A similar kind of vulnerability arises when developers overlook the need for string buffers to include room for a null terminator. Consider the following “fix” to the original heap overflow:

bool CheckLogin(char* username, char* password)
{
char* _username = (char*) malloc(32);
strncpy(_username, username, 32);

Detecting Buffer Overflow Vulnerabilities

The basic methodology for detecting buffer overflow vulnerabilities is to send long strings of data to an identified target and monitor for anomalous results. In some cases, subtle vulnerabilities exist that can only be detected by sending an overlong string of a specific length, or within a small range of lengths.
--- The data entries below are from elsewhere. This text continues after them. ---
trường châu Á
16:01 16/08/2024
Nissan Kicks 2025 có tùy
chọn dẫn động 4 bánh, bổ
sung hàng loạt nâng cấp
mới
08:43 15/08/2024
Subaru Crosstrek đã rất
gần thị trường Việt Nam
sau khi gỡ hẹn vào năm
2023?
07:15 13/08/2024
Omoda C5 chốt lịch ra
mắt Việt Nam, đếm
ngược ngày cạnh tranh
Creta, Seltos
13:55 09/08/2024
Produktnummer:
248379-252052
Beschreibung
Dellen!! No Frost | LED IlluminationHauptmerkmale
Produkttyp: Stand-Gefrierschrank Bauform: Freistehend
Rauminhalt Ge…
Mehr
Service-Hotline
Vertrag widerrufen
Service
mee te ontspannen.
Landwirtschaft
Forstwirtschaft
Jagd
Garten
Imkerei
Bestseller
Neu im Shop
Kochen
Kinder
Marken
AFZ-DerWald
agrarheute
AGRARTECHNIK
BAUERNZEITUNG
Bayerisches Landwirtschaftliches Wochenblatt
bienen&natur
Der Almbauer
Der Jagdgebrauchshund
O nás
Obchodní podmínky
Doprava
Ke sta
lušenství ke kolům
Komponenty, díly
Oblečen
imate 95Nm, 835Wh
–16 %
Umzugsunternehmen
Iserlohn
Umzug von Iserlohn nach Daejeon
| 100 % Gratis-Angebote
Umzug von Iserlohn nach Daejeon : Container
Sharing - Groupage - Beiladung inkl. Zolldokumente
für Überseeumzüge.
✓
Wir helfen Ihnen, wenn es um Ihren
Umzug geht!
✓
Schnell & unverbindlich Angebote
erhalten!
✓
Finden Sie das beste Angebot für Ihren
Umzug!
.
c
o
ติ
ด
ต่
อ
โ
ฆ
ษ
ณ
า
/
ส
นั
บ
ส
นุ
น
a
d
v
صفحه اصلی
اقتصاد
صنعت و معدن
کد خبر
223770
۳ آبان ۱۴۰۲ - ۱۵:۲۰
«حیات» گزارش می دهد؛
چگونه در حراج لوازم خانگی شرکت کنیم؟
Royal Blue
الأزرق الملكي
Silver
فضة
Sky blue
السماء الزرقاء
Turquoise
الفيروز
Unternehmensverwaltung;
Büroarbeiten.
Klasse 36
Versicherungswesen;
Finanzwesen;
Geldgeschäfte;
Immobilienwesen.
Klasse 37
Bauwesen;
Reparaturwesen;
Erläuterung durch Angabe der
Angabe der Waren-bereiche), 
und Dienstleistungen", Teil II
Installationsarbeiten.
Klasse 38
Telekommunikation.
However, in most cases vulnerabilities can be detected simply by sending a string that is longer than the application is expecting.

Programmers commonly create fixed-size buffers using round numbers in either decimal or hexadecimal, such as 32, 100, 1024, 4096, and so on. A simple approach to detecting any “low-hanging fruit” within the application is to send long strings as each item of target data identified and to monitor the server’s responses for anomalies.

In some instances, your test cases may be blocked by input validation checks implemented either within the application itself or by other components such as the web server. This often occurs when overlong data is submitted within the URL query string, and may be indicated by a generic message such as “URL too long” in response to every test case. In this situation, you should experiment to determine the maximum length of URL permitted (which is often around 2000 characters) and adjust your buffer sizes so that your test cases comply with this requirement. Overflows may still exist behind the generic length filtering, which can be triggered by strings short enough to get past that filtering.